*** Opening of EXTRACTED INFORMATION ***

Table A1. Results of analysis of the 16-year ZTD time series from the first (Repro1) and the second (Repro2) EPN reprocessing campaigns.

*** Close of EXTRACTED INFORMATION ***
*** Opening of EXTRACTED INFORMATION ***

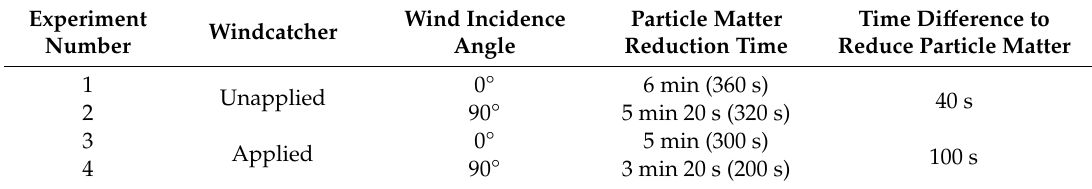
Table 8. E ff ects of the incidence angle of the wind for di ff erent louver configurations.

*** Close of EXTRACTED INFORMATION ***
*** Opening of EXTRACTED INFORMATION ***

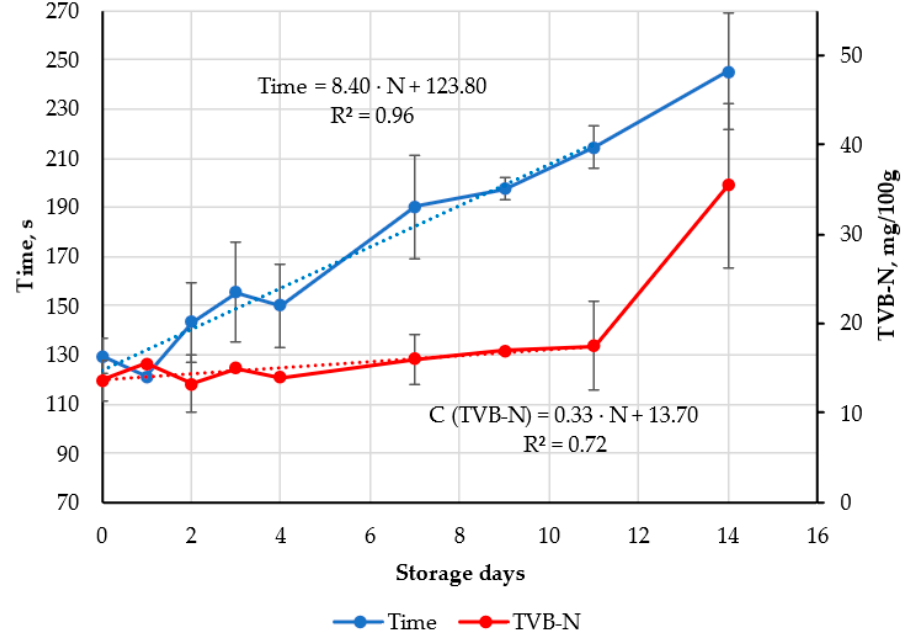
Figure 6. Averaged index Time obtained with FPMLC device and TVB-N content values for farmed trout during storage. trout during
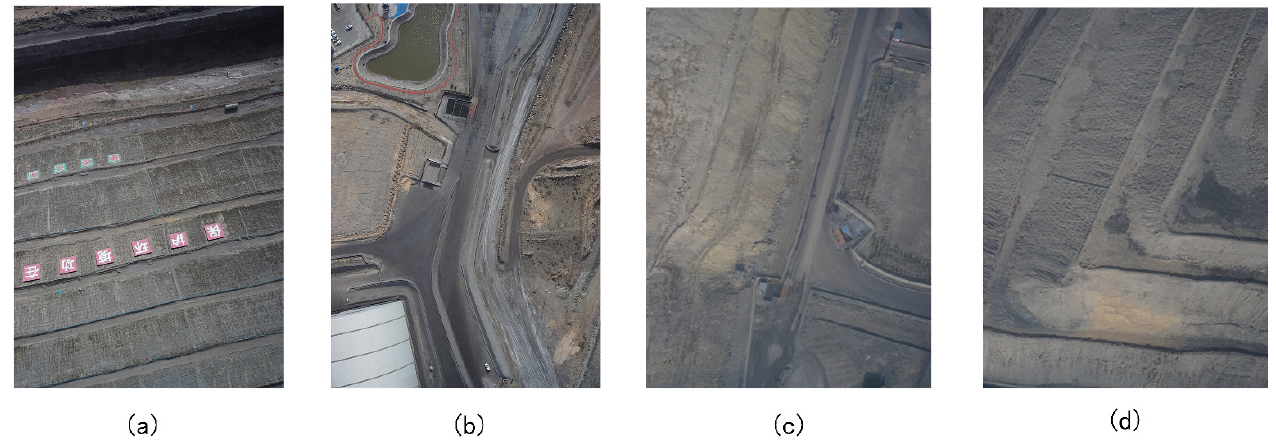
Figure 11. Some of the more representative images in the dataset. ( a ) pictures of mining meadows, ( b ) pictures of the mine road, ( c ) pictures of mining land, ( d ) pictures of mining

*** Close of EXTRACTED INFORMATION ***

* WHAT THIS TASK INVOLVES
Among the entries above, locate the line with "Figure 6. Averaged" and the line with "Figure 11. Some". Give those two lines and all lines between them again, exactly, leaving out the pictures.

* REPLY
Figure 6. Averaged index Time obtained with FPMLC device and TVB-N content values for farmed trout during storage. trout during
Figure 11. Some of the more representative images in the dataset. ( a ) pictures of mining meadows, ( b ) pictures of the mine road, ( c ) pictures of mining land, ( d ) pictures of mining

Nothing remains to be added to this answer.